---------- RECORDS SUPPLIED
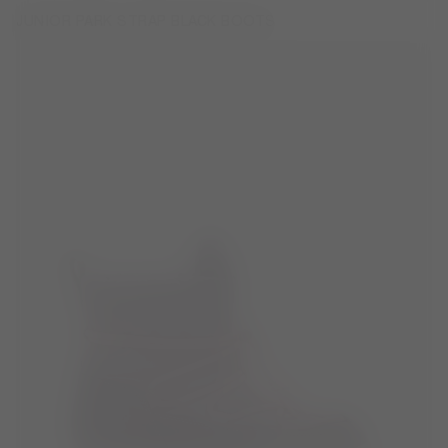
JUNIOR PARK STRAP BLACK BOOTS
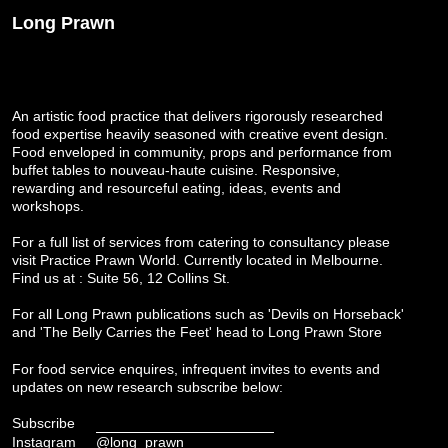
Long Prawn
An artistic food practice that delivers rigorously researched
food expertise heavily seasoned with creative event design.
Food enveloped in community, props and performance from
buffet tables to nouveau-haute cuisine. Responsive,
rewarding and resourceful eating, ideas, events and
workshops.
For a full list of services from catering to consultancy please
visit
Practice Prawn World
. Currently located in Melbourne.
Find us at : Suite 56, 12 Collins St.
For all Long Prawn publications such as 'Devils on Horseback'
and 'The Belly Carries the Feet' head to
Long Prawn Store
For food service enquires, infrequent invites to events and
updates on new research subscribe below:
Subscribe
Instagram
@long_prawn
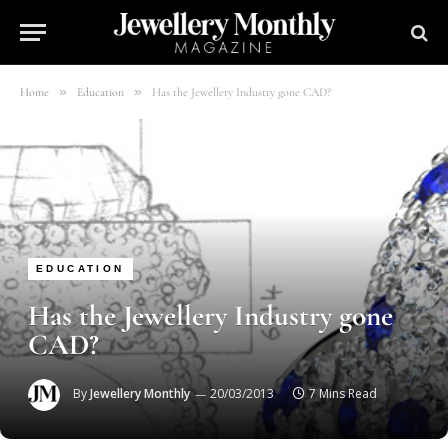
»
»
Home
Education
Has the Jewellery Industry gone CAD?
EDUCATION
Has the Jewellery Industry gone
CAD?
By
Jewellery Monthly
20/03/2013
7 Mins Read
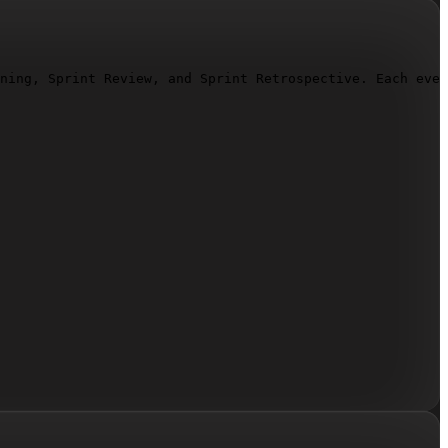
ning, Sprint Review, and Sprint Retrospective. Each even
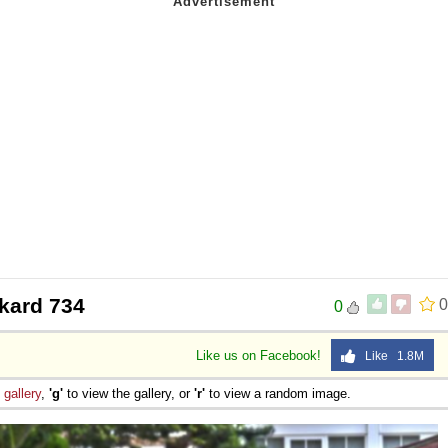
kard 734
0
0
Like us on Facebook!
Like 1.8M
e
gallery
,
'g'
to view the gallery, or
'r'
to view a random image.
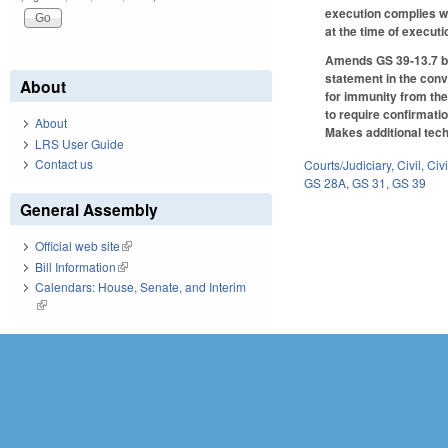
execution complies wit
at the time of execut
Amends GS 39-13.7 by 
statement in the conve
About
for immunity from the
to require confirmati
About
Makes additional tech
LRS User Guide
Contact us
Courts/Judiciary
,
Civil
,
Civ
GS 28A
,
GS 31
,
GS 39
General Assembly
Official web site
(link is external)
Bill Information
(link is external)
Calendars: House, Senate, and Interim
(link is external)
--------------------
YOUR ASSIGNMENT. Only lines of the data holding the word "Industry" go in the answer. Please copy each of them.

COMPLETED TASK.
Has the Jewellery Industry gone CAD?
Has the Jewellery Industry gone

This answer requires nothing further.